- YOUR INSTRUCTIONS: Return the entire New Jersey speech excerpt, word for word.

- PAGE EXTRACT:
The time for a national conversation on tenure is long past due. Teaching can no longer be the only profession where you have no rewards for excellence and no consequences for failure to perform. Let New Jersey lead the way again. The time to eliminate teacher tenure is now.

Now, let’s be frank. The issues I have highlighted today are difficult. The process of cutting the budget; of being realistic about pension and health benefits; and of reforming our schools will get harder before the results make them seem easy. No doubt, in the months ahead, we will have to fight. Some might even say that I have been too ready for a fight— that my approach has been too tough and too combative. That's for a reason. It is because the fight is important. It is vital. The reality is I’ll fight when it matters. It matters because I have seen what so many New Jersey families are dealing with each day. For them this is not about politics — it is about their life. I fight when the issues are big— when it matters the most.

Sometimes that means we won’t agree. Sometimes you will oppose my proposals, and I will oppose yours. Sometimes I will veto a bill. But when I do so, it will because I genuinely believe it's in the best interest of the people of New Jersey.

150 years ago, after his election and before his inauguration, Abraham Lincoln spoke here in this building — in the Statehouse in Trenton. On that day, speaking to a Legislature controlled by the other party, Lincoln noted: “... It may be necessary to put the foot down firmly. And if I do my duty, and do right, you will sustain me, will you not? Received, as I am, by the members of a Legislature the majority of whom do not agree with me in political sentiments, I trust that I may have their assistance in piloting the ship of State through this voyage, surrounded by perils as it is; for, if it should suffer attack now, there will be no pilot ever needed for another voyage.”

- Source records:
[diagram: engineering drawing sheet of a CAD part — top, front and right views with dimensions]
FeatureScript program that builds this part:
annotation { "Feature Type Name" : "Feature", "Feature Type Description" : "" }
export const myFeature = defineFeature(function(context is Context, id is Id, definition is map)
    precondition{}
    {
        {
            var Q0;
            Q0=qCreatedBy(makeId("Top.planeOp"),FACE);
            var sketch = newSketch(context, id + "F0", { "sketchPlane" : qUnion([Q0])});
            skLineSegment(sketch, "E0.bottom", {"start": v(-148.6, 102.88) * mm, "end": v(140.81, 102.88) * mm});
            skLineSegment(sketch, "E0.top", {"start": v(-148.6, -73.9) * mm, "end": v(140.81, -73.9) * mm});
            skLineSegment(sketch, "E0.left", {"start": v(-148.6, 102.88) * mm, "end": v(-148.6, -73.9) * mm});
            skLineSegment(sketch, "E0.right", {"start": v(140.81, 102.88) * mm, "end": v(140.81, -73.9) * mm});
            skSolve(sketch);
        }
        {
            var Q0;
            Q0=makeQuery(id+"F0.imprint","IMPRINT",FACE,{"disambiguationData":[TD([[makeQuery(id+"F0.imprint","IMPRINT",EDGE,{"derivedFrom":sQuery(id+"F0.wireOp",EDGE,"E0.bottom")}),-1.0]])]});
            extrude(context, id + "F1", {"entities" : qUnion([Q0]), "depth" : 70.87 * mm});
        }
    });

- EXPECTED ANSWER:
The time for a national conversation on tenure is long past due. Teaching can no longer be the only profession where you have no rewards for excellence and no consequences for failure to perform. Let New Jersey lead the way again. The time to eliminate teacher tenure is now.

Now, let’s be frank. The issues I have highlighted today are difficult. The process of cutting the budget; of being realistic about pension and health benefits; and of reforming our schools will get harder before the results make them seem easy. No doubt, in the months ahead, we will have to fight. Some might even say that I have been too ready for a fight— that my approach has been too tough and too combative. That's for a reason. It is because the fight is important. It is vital. The reality is I’ll fight when it matters. It matters because I have seen what so many New Jersey families are dealing with each day. For them this is not about politics — it is about their life. I fight when the issues are big— when it matters the most.

Sometimes that means we won’t agree. Sometimes you will oppose my proposals, and I will oppose yours. Sometimes I will veto a bill. But when I do so, it will because I genuinely believe it's in the best interest of the people of New Jersey.

150 years ago, after his election and before his inauguration, Abraham Lincoln spoke here in this building — in the Statehouse in Trenton. On that day, speaking to a Legislature controlled by the other party, Lincoln noted: “... It may be necessary to put the foot down firmly. And if I do my duty, and do right, you will sustain me, will you not? Received, as I am, by the members of a Legislature the majority of whom do not agree with me in political sentiments, I trust that I may have their assistance in piloting the ship of State through this voyage, surrounded by perils as it is; for, if it should suffer attack now, there will be no pilot ever needed for another voyage.”